Because it bears repeating, these are the two things:

  1. Job-queue, with as many worker threads as logical cores (or fewer).
  2. GetThreadIndex() function.

This first strategy is one of my favorites because it doesn’t require any of the typical multi-threading constructs like locks and atomics. Certainly, those things can help make the solution more robust, but you can get by without them.

I call it Thread-local Reduce. The gist of it is that each thread gets their own buffer to write to and then sometime later, readers can access the data however they want (as long as nobody is actively writing).

As a simple example, lets say you need to loop through some thousands of objects, and if each one meets a condition, do something to them. In a single-threaded codebase, it might look like this:

void DoSomeWork(const Array<Object>& objects)
{
// Iterate over the objects and do the work if they
// meet the condition.
for( auto&& obj : objects)
{
if(DoesMeetFilter(object))
{
DoFilteredWork(pObj);
}
}
}

This is alright, but even if it’s single-threaded, there’s a better way to write it (that lets us pivot into multi-threaded code when we need to).

void DoSomeWork(const Array<Object>& objects)
{
Array<Objects*> filteredObjects;

// Iterate over the objects and filter them.
for( auto&& obj : objects)
{
if(DoesMeetFilter(object))
{
filteredObjects.PushBack(&obj);
}
}

// Iterate through the filtered objects.
for( auto* pObj : filteredObjects )
{
DoFilteredWork(pObj);
}
}

There are some small benefits that may or may not affect performance. Because we have two tight loops instead of one looser loop, instruction cache locality is well preserved. Without profiling, I won’t pretend that actually means anything, but it’s something to consider.
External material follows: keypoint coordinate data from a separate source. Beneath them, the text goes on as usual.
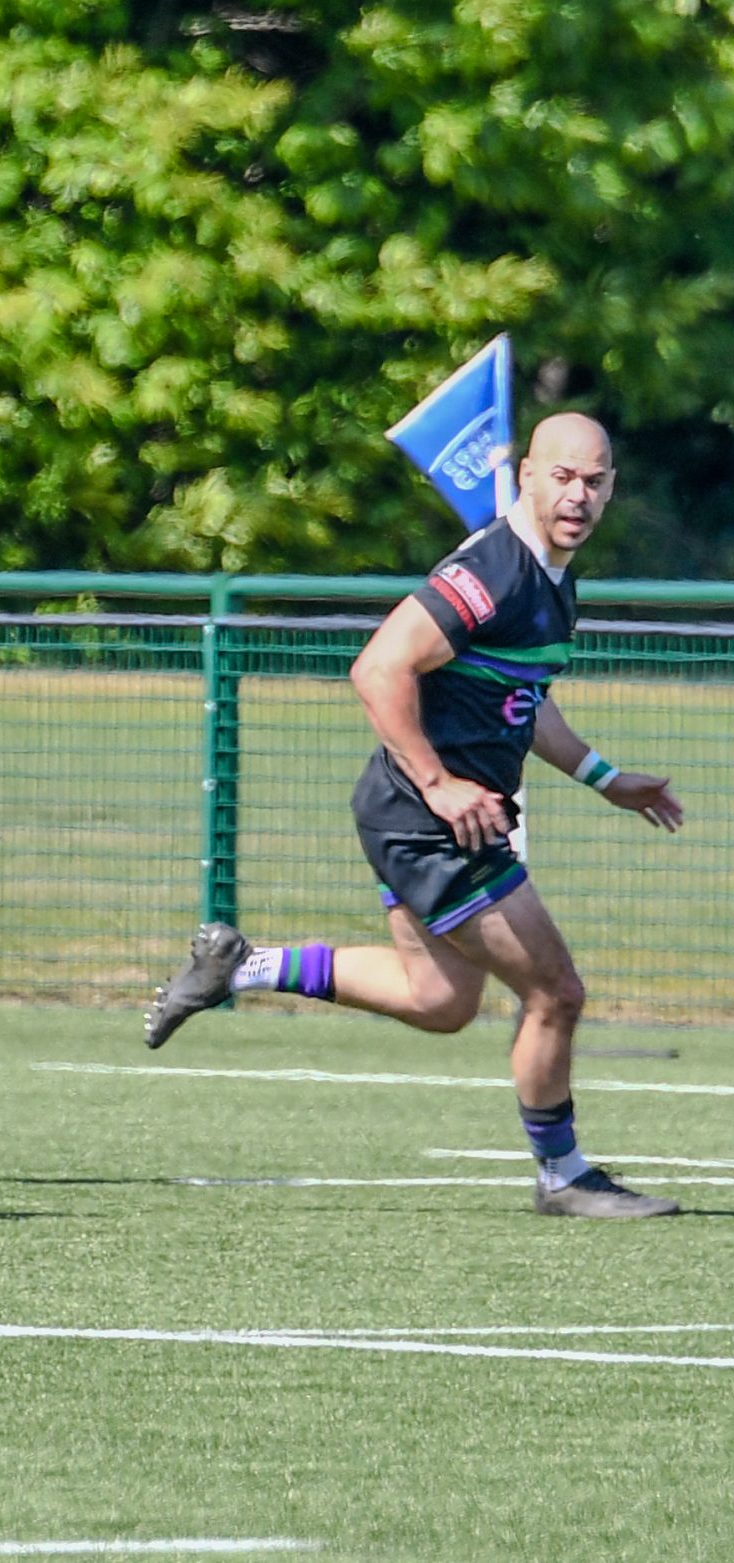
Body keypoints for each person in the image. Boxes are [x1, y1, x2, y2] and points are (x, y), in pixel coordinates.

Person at [145, 414, 683, 1219]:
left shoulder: (553, 579)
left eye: (595, 481)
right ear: (526, 475)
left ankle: (244, 966)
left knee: (439, 999)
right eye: (563, 476)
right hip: (431, 821)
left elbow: (523, 699)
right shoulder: (495, 570)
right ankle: (563, 1174)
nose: (578, 495)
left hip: (421, 815)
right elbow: (379, 667)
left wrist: (604, 777)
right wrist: (438, 783)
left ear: (612, 488)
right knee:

The real meat of it comes in the next step: Making it multi-threaded. For this example and to keep the code here cleaner and more conceptual, lets assume you also have some sort of parallel_for construct.

//Assume we have only 8 threads.
static constexpr uint32 maxThreads = 8;
void DoSomeWork(const Array<Object>& objects)
{
// One array of pointers for each thread.
Array<Objects*> filteredObjects[maxThreads];

// Iterate over the objects and filter them.
parallel_for( objects, (const Object& obj)
{
uint32 threadIndex = GetThreadIndex();
if(DoesMeetFilter(object))
{
// Only insert into this thread's array.
filteredObjects[threadIndex].PushBack(&obj);
}
});

// Iterate through the filtered objects.
for( auto&& buffer : filteredObjects )
{
for(auto* pObj : buffer )
{
DoFilteredWork(pObj);
}
}
}

Of course, we can even go a step farther and go wide when calling if we want. If we expect to only find a few that meet the filter, it may not be worth doing so. If we expect to find a lot of objects or if is a heavier function, then there’s something to consider there.

This solution has so many practical applications. It can be used on a small scale to quickly execute a function, such as in the above case. It can also be used on a larger scale, as part of an architecture, where you could be storing off values to be operated on later at almost any time.

Here are some quick notes about doing this:

  1. A key here is making sure that no thread is reading from the thread-local buffers when the threads are writing to them. In a local scope like the above example this is easy to pull off. When the thread-local buffers live much longer, possibly throughout several frames, ensuring this gets harder and harder to do. Locks can be helpful here, at the cost of… well, locking.
  2. This solution can work with more than just arrays. You can use it with dictionaries and other containers too.
  3. Because only one thread writes to the containers, these containers don’t need to be thread-safe, making it a fairly low-tech (but highly effective) solution.
  4. I know I said that this doesn’t require any special multi-threading stuff and then later just tossed in a parallel_for like it was no big. If these go well, I’ll write a post on making a parallel_for as one of these MT Strats posts as an apology.

Alright, so there’s one of the many MT Strats Rob and I have in our toolbelt. Now it’s an MT Strat in your toolbelt, so go out and use it!